The Measure of a Life
I’ve been doing a lot of reflecting over the past eleven days. You see, on Thursday, September 23, 2021, my father, Thomas C. (“Tom”) Gobelman, passed away. While my wife and I have received an outpouring of condolences and sympathy, I share this not to garner more sympathy, but to reflect on life, death, and the meaning of it all. Our society does everything it can to avoid the issue of death because, like taxes, death is unavoidable, it comes to all people at some point in their lives. When death does come and claim a family member or a loved one, those who are left behind are, in a way, forced to reflect on our own mortality. My dad passed away eleven days ago, and his death has greatly affected me because of the close relationship he and I had, and that’s not unusual (the closer the death, the greater the effect). His passing prompted me to reflect on the measure of a life.

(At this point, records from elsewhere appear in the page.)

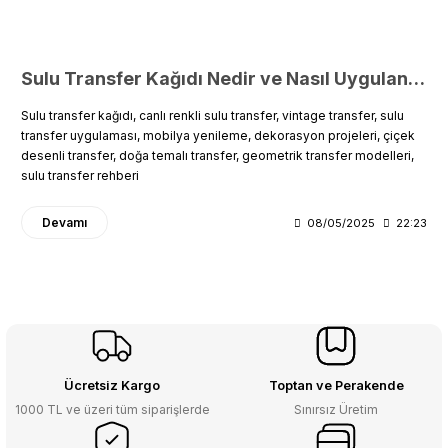
Sulu Transfer Kağıdı Nedir ve Nasıl Uygulanır?
Sulu transfer kağıdı, canlı renkli sulu transfer, vintage transfer, sulu
transfer uygulaması, mobilya yenileme, dekorasyon projeleri, çiçek
desenli transfer, doğa temalı transfer, geometrik transfer modelleri,
sulu transfer rehberi
Devamı
08/05/2025
22:23
Ücretsiz Kargo
Toptan ve Perakende
1000 TL ve üzeri tüm siparişlerde
Sınırsız Üretim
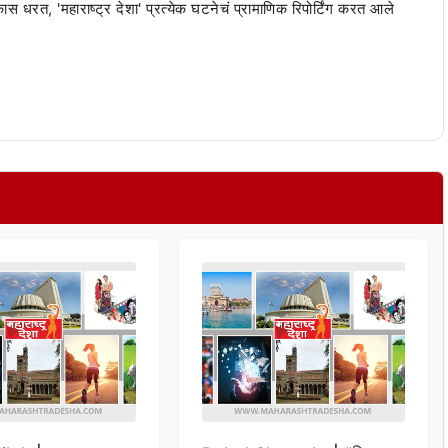
 कास धरत, 'महाराष्ट्र देशा' प्रत्येक घटनेचं प्रामाणिक रिपोर्टिंग करत आले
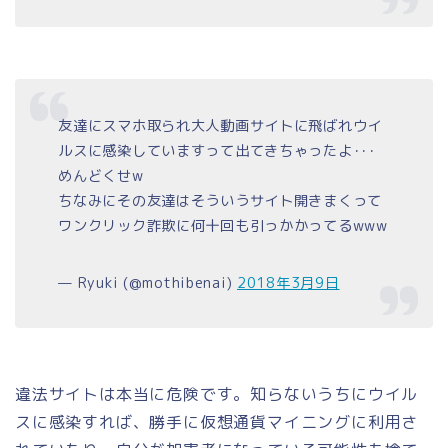
友達にスマホ取られ大人動画サイトに飛ばれウイ
ルスに感染していますって出てきちゃったよ･･･
めんどくせw
ちなみにその友達はそういうサイト開きまくって
ワンクリック詐欺に何十回も引っかかってるwww
— Ryuki (@mothibenai)
2018年3月9日
違法サイトは本当に危険です。知らないうちにウイル
スに感染すれば、勝手に仮想通貨マイニングに利用さ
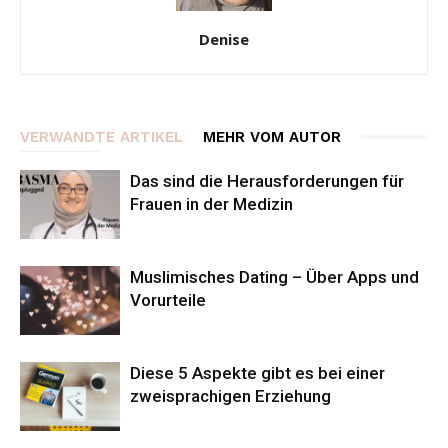
Denise
VERWANDTE ARTIKEL
MEHR VOM AUTOR
Das sind die Herausforderungen für
Frauen in der Medizin
Muslimisches Dating – Über Apps und
Vorurteile
Diese 5 Aspekte gibt es bei einer
zweisprachigen Erziehung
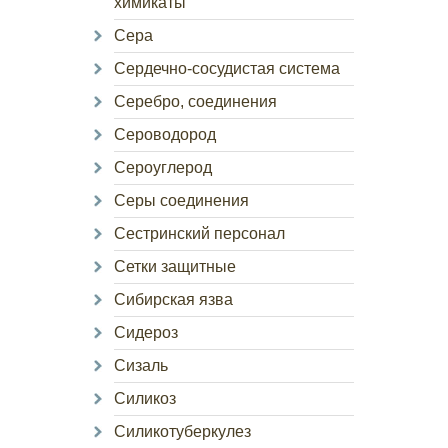
химикаты
Сера
Сердечно-сосудистая система
Серебро, соединения
Сероводород
Сероуглерод
Серы соединения
Сестринский персонал
Сетки защитные
Сибирская язва
Сидероз
Сизаль
Силикоз
Силикотуберкулез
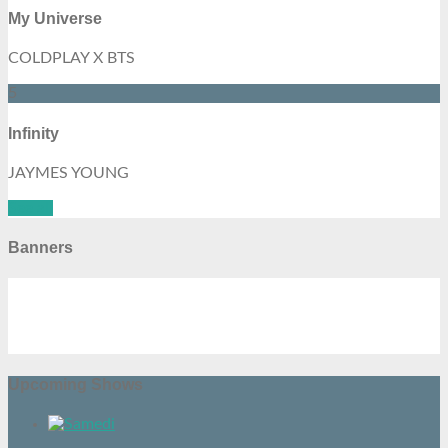
My Universe
COLDPLAY X BTS
5
Infinity
JAYMES YOUNG
See all
Banners
Upcoming Shows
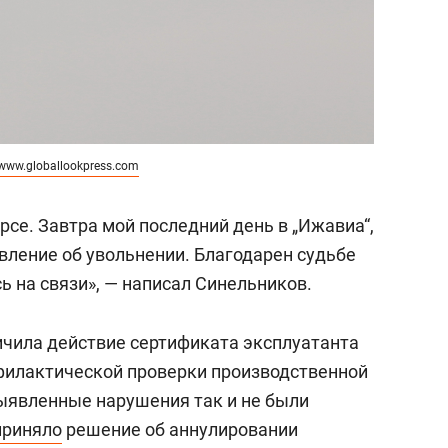
www.globallookpress.com
урсе. Завтра мой последний день в „Ижавиа“,
явление об увольнении. Благодарен судьбе
сь на связи», — написал Синельников.
ичила действие сертификата эксплуатанта
филактической проверки производственной
ыявленные нарушения так и не были
приняло
решение об аннулировании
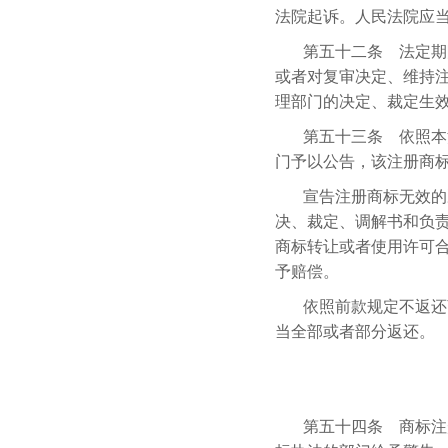
法院起诉。人民法院应
第五十二条 法定期
或者对复审决定、维持
理部门的决定、裁定生
第五十三条 依照本
门予以公告，该注册商
宣告注册商标无效的
决、裁定、调解书和负
商标转让或者使用许可
予赔偿。
依照前款规定不返还
当全部或者部分返还。
第五十四条 商标注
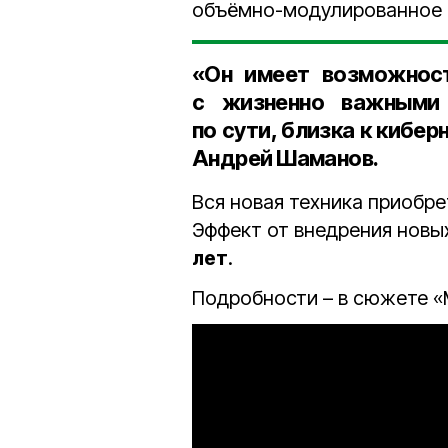
объёмно-модулированное 
«Он имеет возможност
с жизненно важными 
по сути, близка к кибе
Андрей Шаманов.
Вся новая техника приобр
Эффект от внедрения новы
лет
.
Подробности – в сюжете «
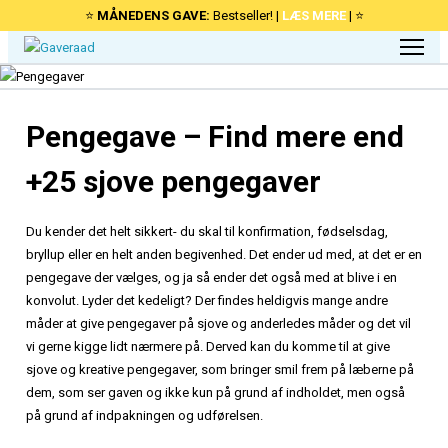
⭐
MÅNEDENS GAVE:
Bestseller! |
LÆS MERE
| ⭐
Pengegave – Find mere end
+25 sjove pengegaver
Du kender det helt sikkert- du skal til konfirmation, fødselsdag,
bryllup eller en helt anden begivenhed. Det ender ud med, at det er en
pengegave der vælges, og ja så ender det også med at blive i en
konvolut. Lyder det kedeligt? Der findes heldigvis mange andre
måder at give pengegaver på sjove og anderledes måder og det vil
vi gerne kigge lidt nærmere på.
Derved kan du komme til at give
sjove og kreative pengegaver, som bringer smil frem på læberne på
dem, som ser gaven og ikke kun på grund af indholdet, men også
på grund af indpakningen og udførelsen.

Again by the world’s standards, life is measured by one’s accomplishments. Dad wasn’t a famous person by any stretch of the imagination. Dad wasn’t wealthy, there was no huge “Scrooge McDuck” pile of money he left behind. Dad didn’t start a company like Google or Apple. He didn’t write the great American novel or paint the great American painting, or compose the great American song. Dad did none of these things. In fact, until I even mentioned his name, many of you wouldn’t even know who he was. Dad was born in 1932, lived during the Great Depression, joined the US Navy during the Korean War, got married in 1961, had a son and a step-daughter, a handful of grandchildren, and a handful of great-grandchildren, worked a rather mundane white-collar job in Chicago, faithfully went to church, and died in 2021 at the age of 89. In the grand scheme of things, a rather unimportant kind of life.
In the Biblical book of Ecclesiastes, an aged King Solomon reflects on his own life and his pursuits of wealth, fame, pleasure, and wisdom. He sought meaning in life in all those pursuits, and in the end he found all of those pursuits empty. In Solomon’s words they are, “vanity of vanities, all is vanity.” All of the things we can achieve in this life, while important to a certain degree are rather meaningless on the day we die. There are no trailer hitches on a hearse and whoever dies with the most toys still dies. That’s just a fact of life “under the sun.”
But it’s not all “doom and gloom.” Because King Solomon closes Ecclesiastes with these words, “Fear God, and keep his commandments: for this is the whole duty of man.” In other words, all of the pursuits, all of the achievements one can gain during this life are nothing without a right relationship with our Creator. That’s the point King Solomon is trying to get across. The measure of a life isn’t what one can accomplish “under the sun,” but whether or not one fears the Lord and keeps His commandments.
Back to my dad, one of the things I mentioned about him was that he faithfully went to church. My dad gave his life to Jesus Christ when he was 16 years old, thanks largely to the Christian influence of his mother, my grandmother. My dad was one of the finest examples of Christian living I have ever personally seen or known. My dad wasn’t a pastor or a theologian or a scholar. He was simply a man who loved Jesus, loved his family, loved his church, and loved people. For the last 20 years of his life, he was a member of Ravenswood Baptist Church on the north side of the city of Chicago. For 20 years, his was most likely the first face you saw walking into the church. If you were a visitor, without fail you would get a hand written welcome note from him later in the week. If you needed prayer, he was there without fail. He loved teaching adult Sunday school, children’s church, and singing in the choir. He served as a deacon in his church, and it was one of the greatest honors he had was to serve the church in that capacity.
You see, the measure of a life isn’t the things and honors one accumulates, but the vacuum that is left when that life is gone. I can’t tell you how many people came up to me at dad’s church over the past few days and told how much he meant to them. These are real people, across all demographics, who were touched by a gentle, humble, god-fearing 89 year old man who always had a smile on his face and always had a kind word to say.
The measure of a life is not by the standards of the world, but by God’s standards. Dad didn’t just talk the talk, he walked the walk. Dad had a “life verse,” a verse in the Bible that in many ways defined his life, and it was 2 Timothy 1:12, which says, “For I know whom I have believed, and am persuaded that he is able to keep that which I have committed unto him against that day.” Dad’s faith wasn’t in a creed or a doctrine, but in a person — Jesus Christ (“I know whom I have believed”). Dad entrusted everything he had, everything he was, in the life, death, and resurrection of Jesus Christ. He did so because he was persuaded that Christ was able to guard that deposit “against that day,” the day Jesus will return to right all wrongs and make all things new. And now dad is at home with his Lord, he has heard the words all Christians want to hear, “Well done, thou good a faithful servant.” That is the true measure of a life.